Я вспомнил профессора и тело несчастного старика на гладком столе. И почувствовал, как выпитый крепкий кофе поднимается к горлу и норовит исторгнуться. Занятый этими наблюдениями, я не вдруг ощутил на себе тревожный взгляд синих глаз.
— Что, что случилось? — испуганно спросила она и прижала ладонь к губам.
Палму сжал мою руку, но было поздно. Девушка уже насторожилась.
— Вилле не виноват! — гневно сказала она. — Если надо, я найму ему адвоката. Или сама заплачу хозяйке за стекло!
— Кто размахивал этой дубинкой? — спросил Палму безразличным тоном.
Но девушка была настороже и сидела, крепко сцепив руки.
— Не знаю, — с упрямым видом сказала она. — Не видела. Я ничего не видела.
— Кроме того, что Вилле ничего плохого не делал, — продолжил за нее Палму.
И он со странным выражением в упор поглядел на нее. Выдержать его взгляд она, понятно, не могла. И после довольно долгого молчания Палму сказал снова мягким, отеческим тоном:
— Разве не лучше рассказать сразу всю правду? Это может помочь. Вы хорошая девушка, признайтесь во всем. Ведь я же все вижу.
Девушка привстала, прижав руки к груди. Глаза ее расширились.
— Как? Неужели уже заметно?! — спросила она дрогнувшим от ужаса голосом.
Палму молчал, словно набрав в рот воды. Я решил, что он просто так закидывает удочку — на случай, если она что-нибудь скрывает.
— Вот что, — Палму покосился на меня, — этого бол… нашего командира то есть, стесняться не надо. Он человек бывалый, хотя это и не очень заметно. Мы все знаем.
И бедная девочка снова попалась.

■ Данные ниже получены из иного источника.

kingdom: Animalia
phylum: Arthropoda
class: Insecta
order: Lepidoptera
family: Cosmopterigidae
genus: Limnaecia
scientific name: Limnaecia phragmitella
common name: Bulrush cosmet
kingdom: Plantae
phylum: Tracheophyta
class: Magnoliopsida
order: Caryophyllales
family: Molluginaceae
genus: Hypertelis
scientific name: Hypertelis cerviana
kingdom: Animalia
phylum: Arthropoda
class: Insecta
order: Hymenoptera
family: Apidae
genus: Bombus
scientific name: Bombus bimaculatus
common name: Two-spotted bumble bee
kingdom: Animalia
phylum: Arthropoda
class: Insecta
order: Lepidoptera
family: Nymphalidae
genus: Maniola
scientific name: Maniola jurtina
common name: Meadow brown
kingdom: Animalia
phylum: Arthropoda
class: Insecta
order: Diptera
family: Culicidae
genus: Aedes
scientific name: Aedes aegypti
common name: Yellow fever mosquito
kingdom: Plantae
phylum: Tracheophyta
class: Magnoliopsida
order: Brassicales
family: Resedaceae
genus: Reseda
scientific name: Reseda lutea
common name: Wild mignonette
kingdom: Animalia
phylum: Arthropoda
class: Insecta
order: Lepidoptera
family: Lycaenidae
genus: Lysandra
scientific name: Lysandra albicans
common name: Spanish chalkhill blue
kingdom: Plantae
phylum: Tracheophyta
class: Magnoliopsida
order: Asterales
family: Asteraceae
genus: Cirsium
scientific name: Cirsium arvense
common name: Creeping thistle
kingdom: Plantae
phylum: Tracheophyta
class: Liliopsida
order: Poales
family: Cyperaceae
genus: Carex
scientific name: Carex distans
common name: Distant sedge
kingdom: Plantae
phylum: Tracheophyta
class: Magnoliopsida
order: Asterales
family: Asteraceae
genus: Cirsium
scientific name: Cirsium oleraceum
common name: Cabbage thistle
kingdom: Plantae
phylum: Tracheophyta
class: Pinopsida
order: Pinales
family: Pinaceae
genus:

Она низко опустила голову и шепнула:
— Да, вы правы, господин… господин?..
— Комиссар Палму, — помог ей Палму.
— Да, комиссар, — заговорила она, — вы правильно догадались. П-поэтому я и заплакала, когда вы сказали, что я хорошая, порядочная девушка. Я… я дурная девушка. — Она подняла на нас глаза, стараясь держать себя в руках. — Но Вилле не виноват. Я сама должна была знать.